‘Stress Test’ for Homebuyers Should Stay, Says Canada’s Bank Regulator

‘Stress Test’ for Homebuyers Should Stay, Says Canada’s Bank Regulator
A new home is displayed for sale in Ottawa on July 14, 2020. (Sean Kilpatrick/The Canadian Press)
Tara MacIsaac
12/12/2022
Updated:
12/15/2022
0:00

Canada’s Superintendent of Financial Institutions has responded to calls for lower requirements on mortgage applicants, saying that lenders need to keep the “stress test” to ensure applicants will be able to pay their mortgages come what may, and to protect the nation’s financial system from risky loans.

“Some have understandably argued that [we] should lower or eliminate the [stress test],” said Peter Routledge, superintendent of financial institutions, in a statement Dec. 9. “They suggest that mortgage rates may be peaking and that the [stress test] puts an undue burden on homebuyers.”

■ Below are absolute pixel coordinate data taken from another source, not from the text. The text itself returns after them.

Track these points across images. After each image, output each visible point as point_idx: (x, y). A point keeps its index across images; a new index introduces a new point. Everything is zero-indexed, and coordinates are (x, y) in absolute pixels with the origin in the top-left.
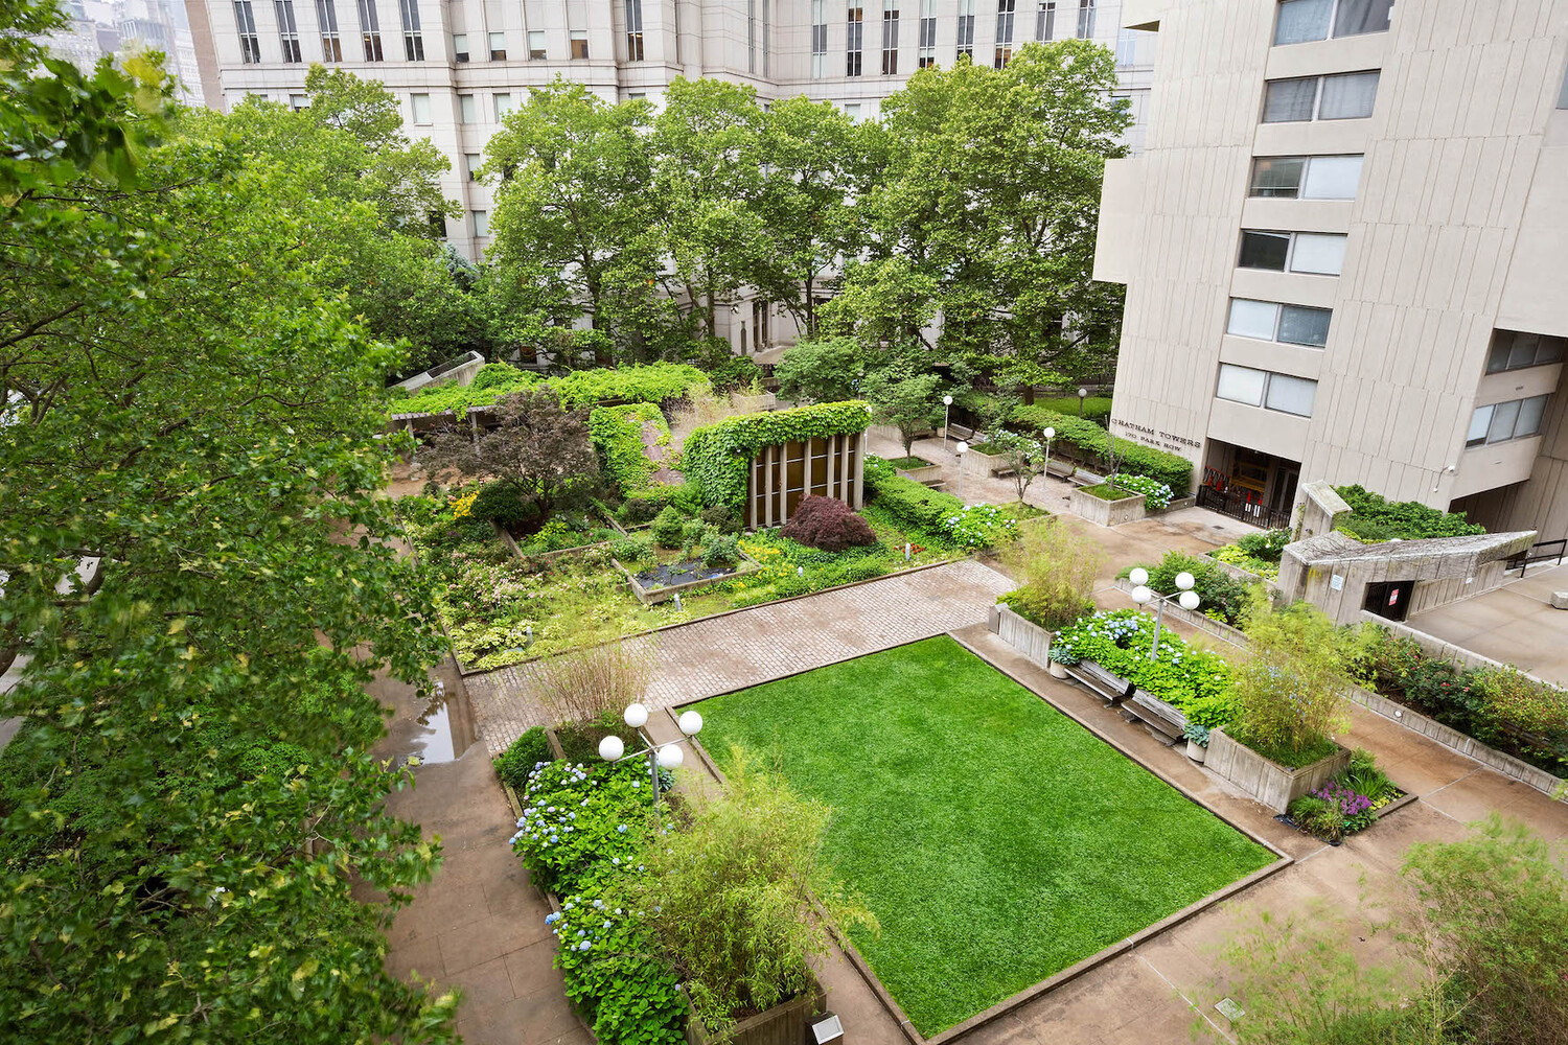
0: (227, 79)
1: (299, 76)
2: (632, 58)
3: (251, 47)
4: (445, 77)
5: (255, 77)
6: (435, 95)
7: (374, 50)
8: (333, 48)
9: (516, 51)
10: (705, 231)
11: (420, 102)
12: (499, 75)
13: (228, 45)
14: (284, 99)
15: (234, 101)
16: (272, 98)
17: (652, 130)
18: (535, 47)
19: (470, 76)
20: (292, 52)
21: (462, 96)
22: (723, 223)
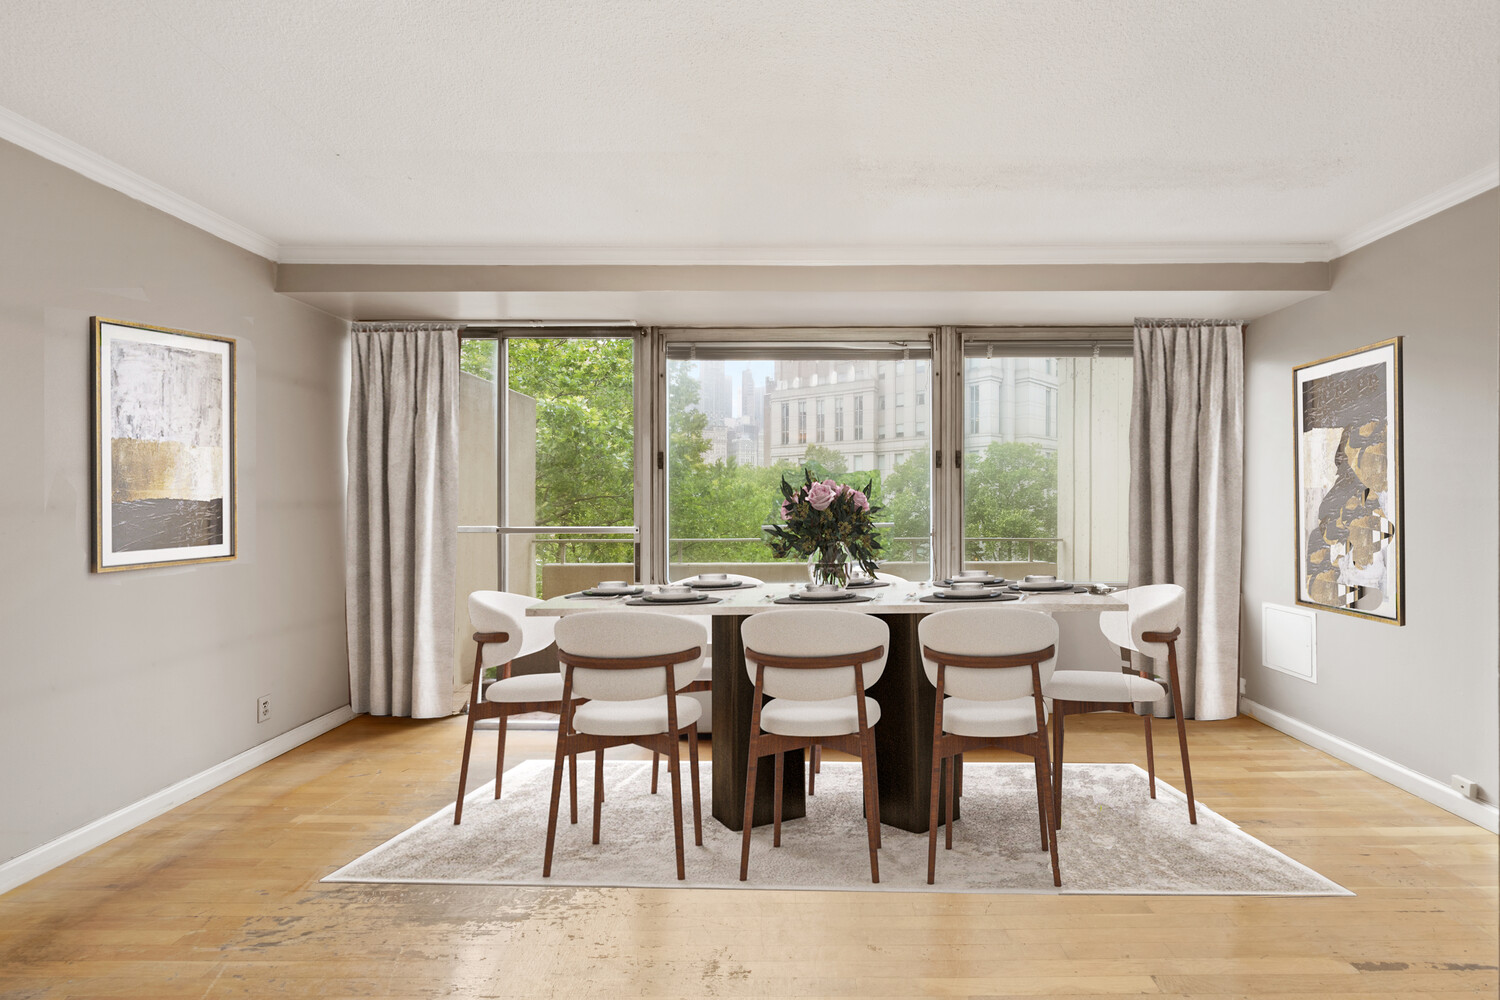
0: (774, 452)
1: (803, 450)
2: (972, 432)
3: (785, 439)
4: (871, 447)
5: (786, 451)
6: (865, 456)
7: (839, 436)
8: (820, 437)
9: (908, 431)
10: (1003, 528)
11: (858, 460)
12: (900, 445)
13: (776, 438)
14: (796, 461)
15: (774, 462)
16: (791, 460)
17: (977, 471)
18: (919, 430)
19: (886, 446)
20: (802, 440)
21: (879, 456)
22: (1014, 523)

Routledge said he sees the stress test as “an underwriting practice that adds an important safety buffer to residential mortgage portfolios, the largest exposure Canadian lenders have on their books.” It is one of the measures implemented since the Global Financial Crisis of 2008–2009, he said, to add safety buffers and resilience to Canada’s financial system.

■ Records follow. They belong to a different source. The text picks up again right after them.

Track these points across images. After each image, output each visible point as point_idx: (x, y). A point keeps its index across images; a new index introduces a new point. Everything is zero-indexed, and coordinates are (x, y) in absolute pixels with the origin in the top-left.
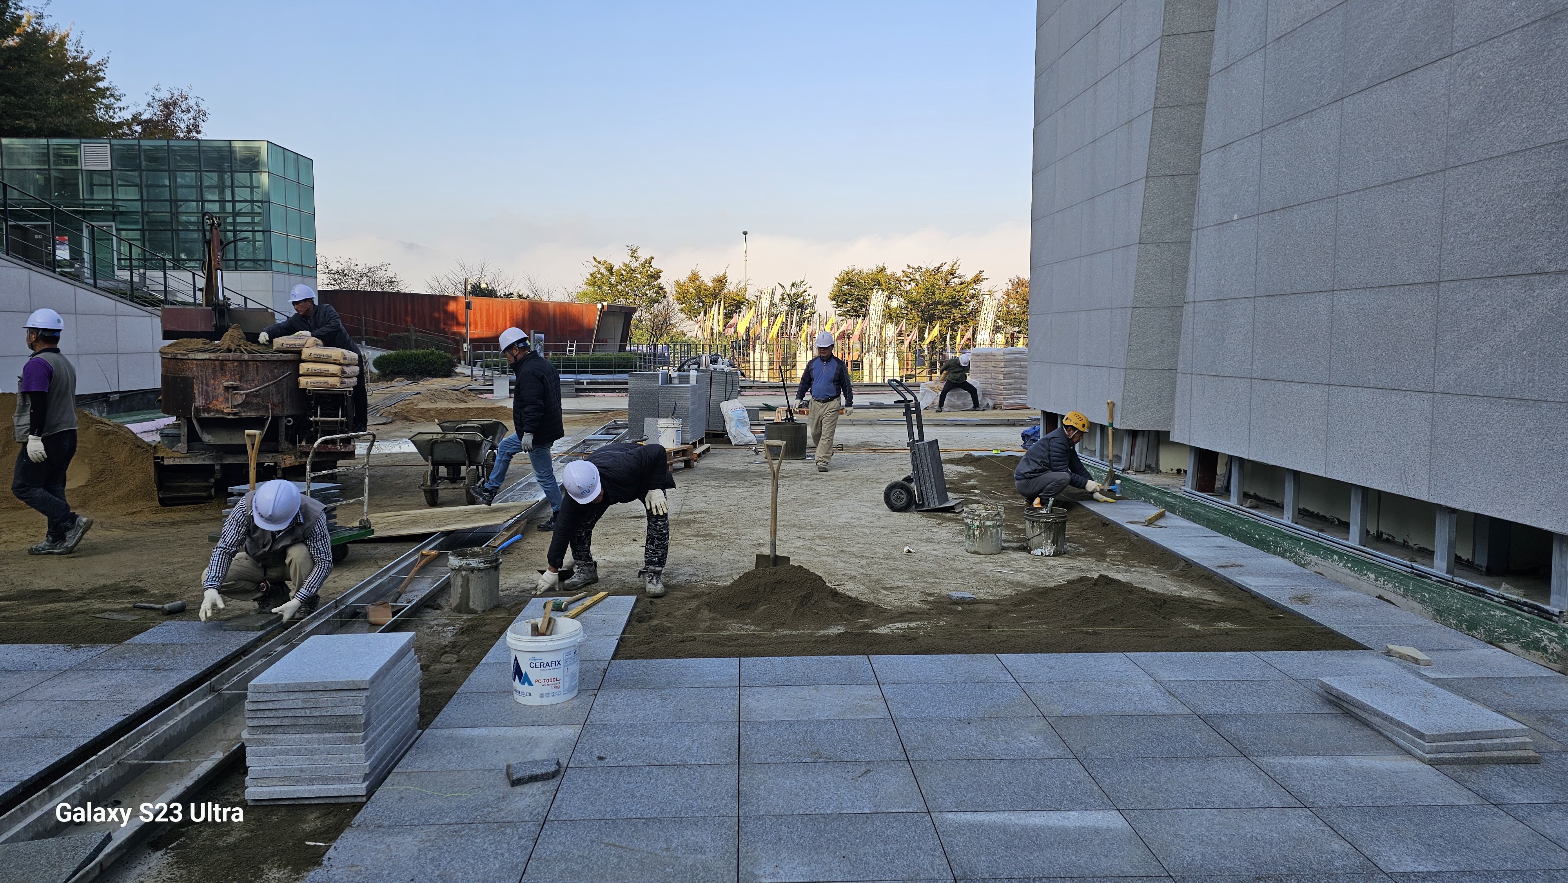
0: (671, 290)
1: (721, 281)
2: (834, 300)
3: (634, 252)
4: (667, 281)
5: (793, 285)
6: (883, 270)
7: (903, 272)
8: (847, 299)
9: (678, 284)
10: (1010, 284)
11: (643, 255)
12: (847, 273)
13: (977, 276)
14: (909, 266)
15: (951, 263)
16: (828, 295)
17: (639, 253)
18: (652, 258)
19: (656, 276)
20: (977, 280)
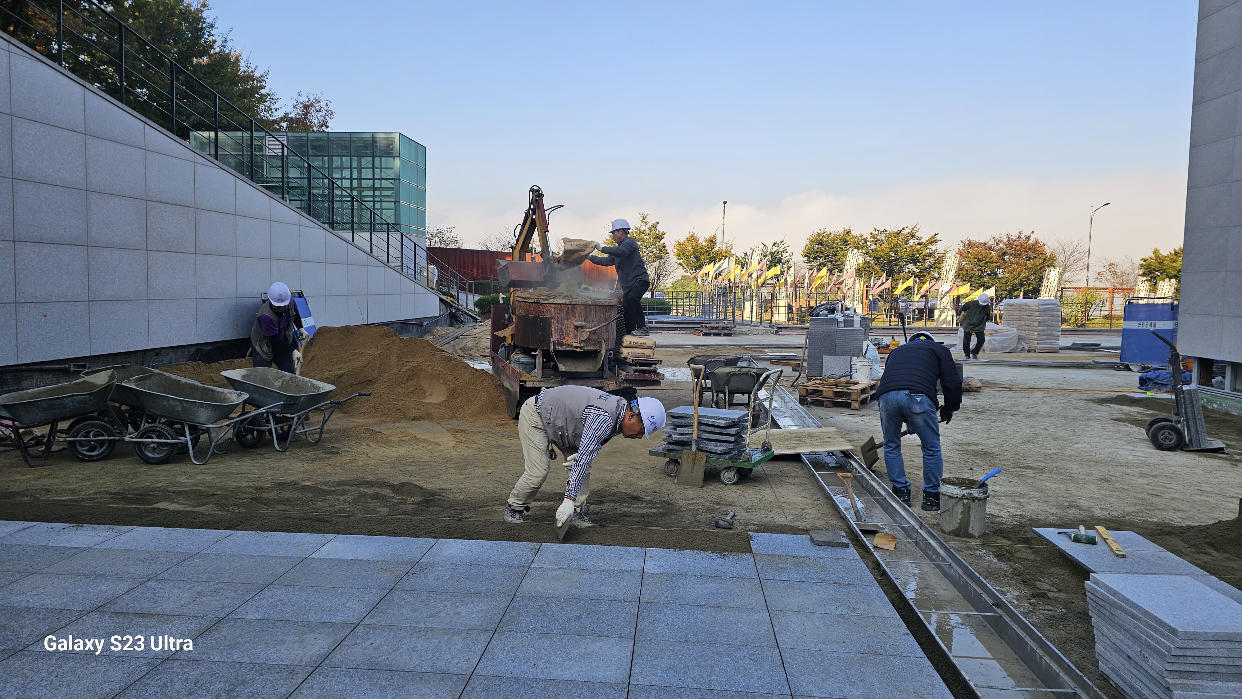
0: (671, 248)
1: (712, 241)
2: (806, 256)
3: (645, 218)
4: (669, 242)
5: (774, 244)
6: (849, 232)
7: (871, 234)
8: (818, 256)
9: (679, 244)
10: (962, 244)
11: (651, 221)
12: (819, 235)
13: (933, 237)
14: (875, 229)
15: (910, 227)
16: (802, 253)
17: (648, 220)
18: (658, 223)
19: (660, 237)
20: (933, 241)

“That is one reason, we believe, why residential mortgage defaults remain at, or are near, historic lows,” he said.

With Bank of Canada’s interest rate hike last week, the big banks are now offering a prime lending rate of 6.45 percent. The so-called “stress test” requires federally regulated lenders to make sure their clients would have enough income to pay the bills if the rate were 2 percent higher.

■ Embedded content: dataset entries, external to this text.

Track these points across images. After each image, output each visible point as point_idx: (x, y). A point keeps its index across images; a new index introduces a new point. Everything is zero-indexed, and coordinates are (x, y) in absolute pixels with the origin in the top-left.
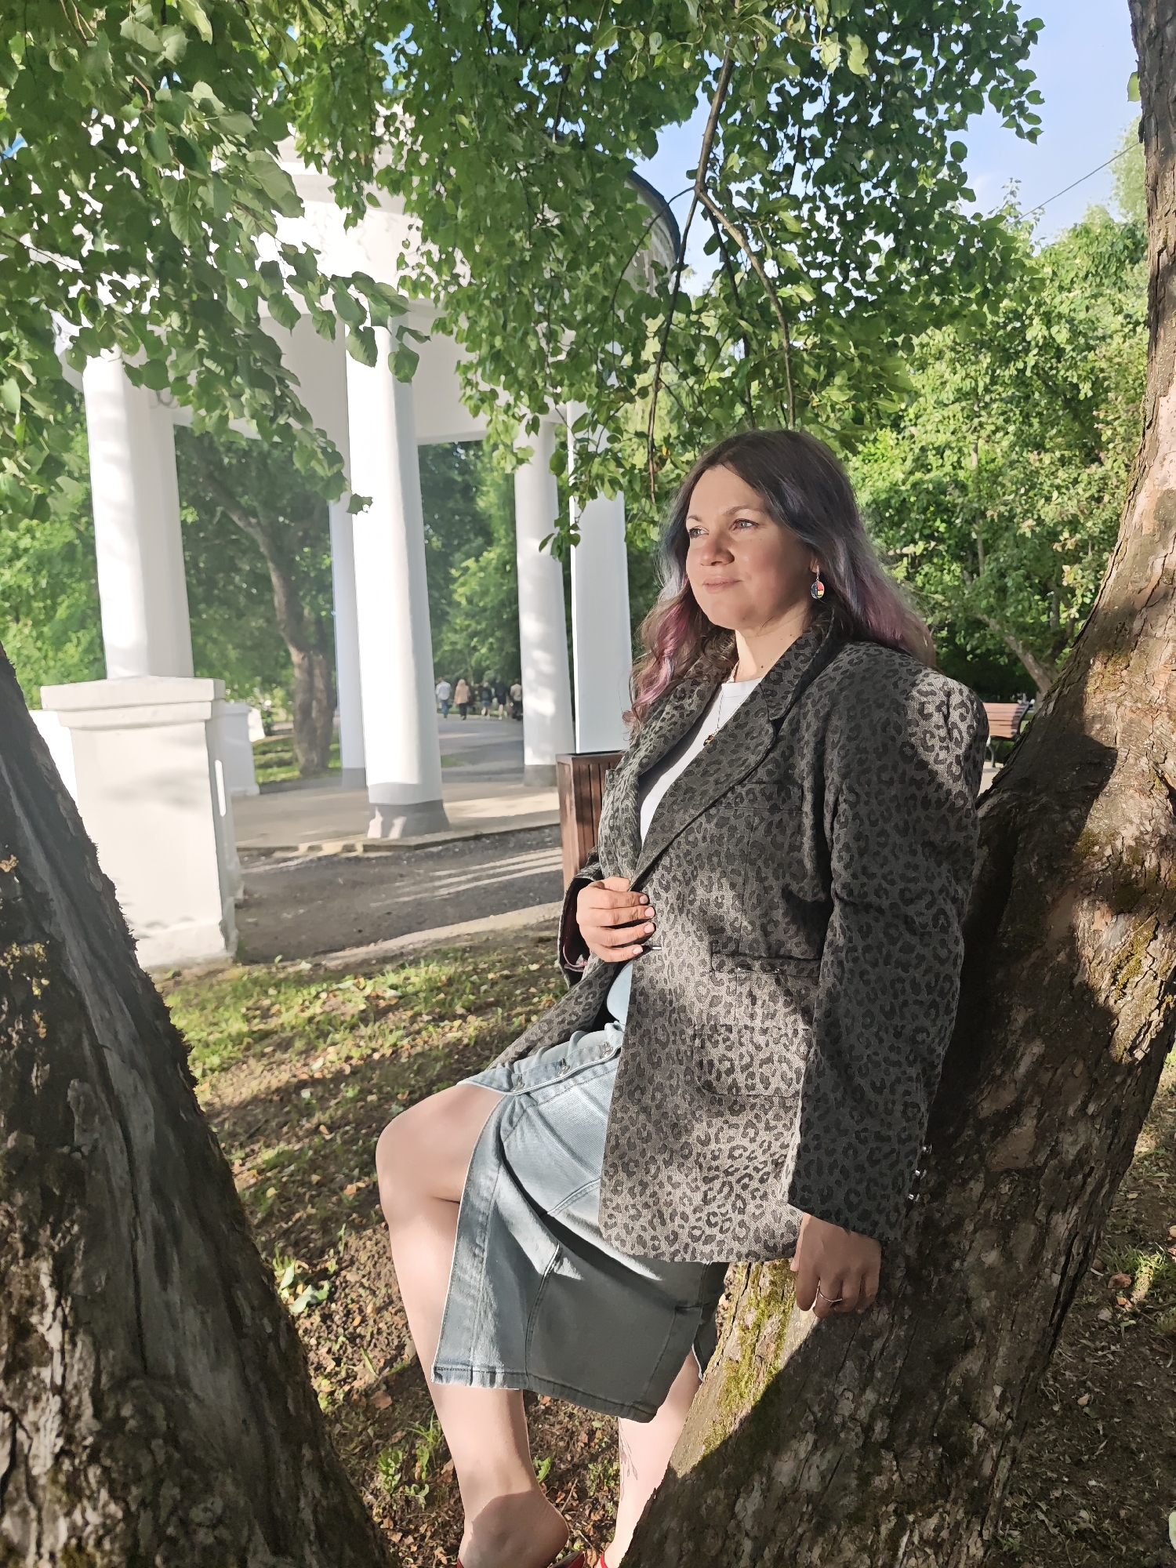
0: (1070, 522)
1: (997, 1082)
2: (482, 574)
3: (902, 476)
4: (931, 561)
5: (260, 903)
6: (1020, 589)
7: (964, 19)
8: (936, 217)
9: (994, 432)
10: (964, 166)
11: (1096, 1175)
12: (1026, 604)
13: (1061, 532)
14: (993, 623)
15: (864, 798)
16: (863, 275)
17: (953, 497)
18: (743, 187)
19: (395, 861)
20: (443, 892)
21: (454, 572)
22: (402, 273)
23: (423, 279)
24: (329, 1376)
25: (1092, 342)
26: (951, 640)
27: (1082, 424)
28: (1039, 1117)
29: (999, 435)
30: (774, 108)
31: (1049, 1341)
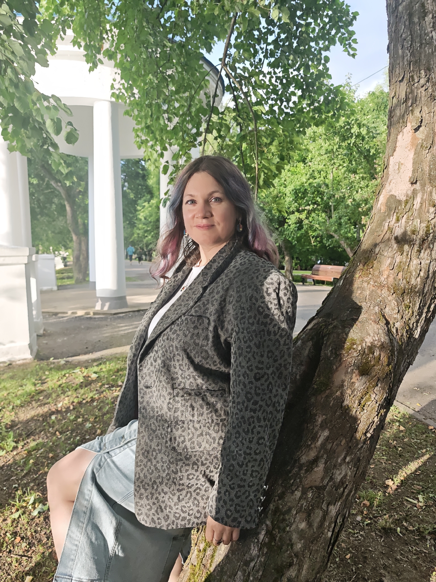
0: (365, 200)
1: (309, 447)
2: (150, 209)
3: (305, 180)
4: (315, 212)
5: (49, 335)
6: (346, 224)
7: (330, 9)
8: (317, 83)
9: (339, 166)
10: (328, 65)
11: (349, 487)
12: (349, 229)
13: (362, 204)
14: (336, 237)
15: (241, 330)
16: (288, 104)
17: (323, 189)
18: (241, 66)
19: (105, 319)
20: (122, 332)
21: (139, 208)
22: (113, 91)
23: (121, 94)
24: (43, 545)
25: (375, 135)
26: (321, 242)
27: (370, 165)
28: (326, 463)
29: (341, 167)
30: (256, 37)
31: (326, 560)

New mortgage applicants are thus having to prove they can pay more than 8 percent.

Some have argued that making it so hard to buy a home will cause a further depression of the housing market. Routledge said, however, that he doesn’t see the stress test as “a tool to manage the demand for housing.”

When his office set the stress test—also known as a minimum qualifying rate (MQR)—last December, it said in a release, “In an environment characterized by increased household indebtedness and low interest rates, it is essential that lenders test their borrowers to ensure that mortgages can continue to be paid during more adverse conditions.” Interest rates were less than half what they are now.

On Dec. 15, Routledge’s office will announce the outcome of its annual review on the MQR for uninsured mortgages. On Jan. 23, his office will launch a broader policy review of residential mortgage and underwriting practices.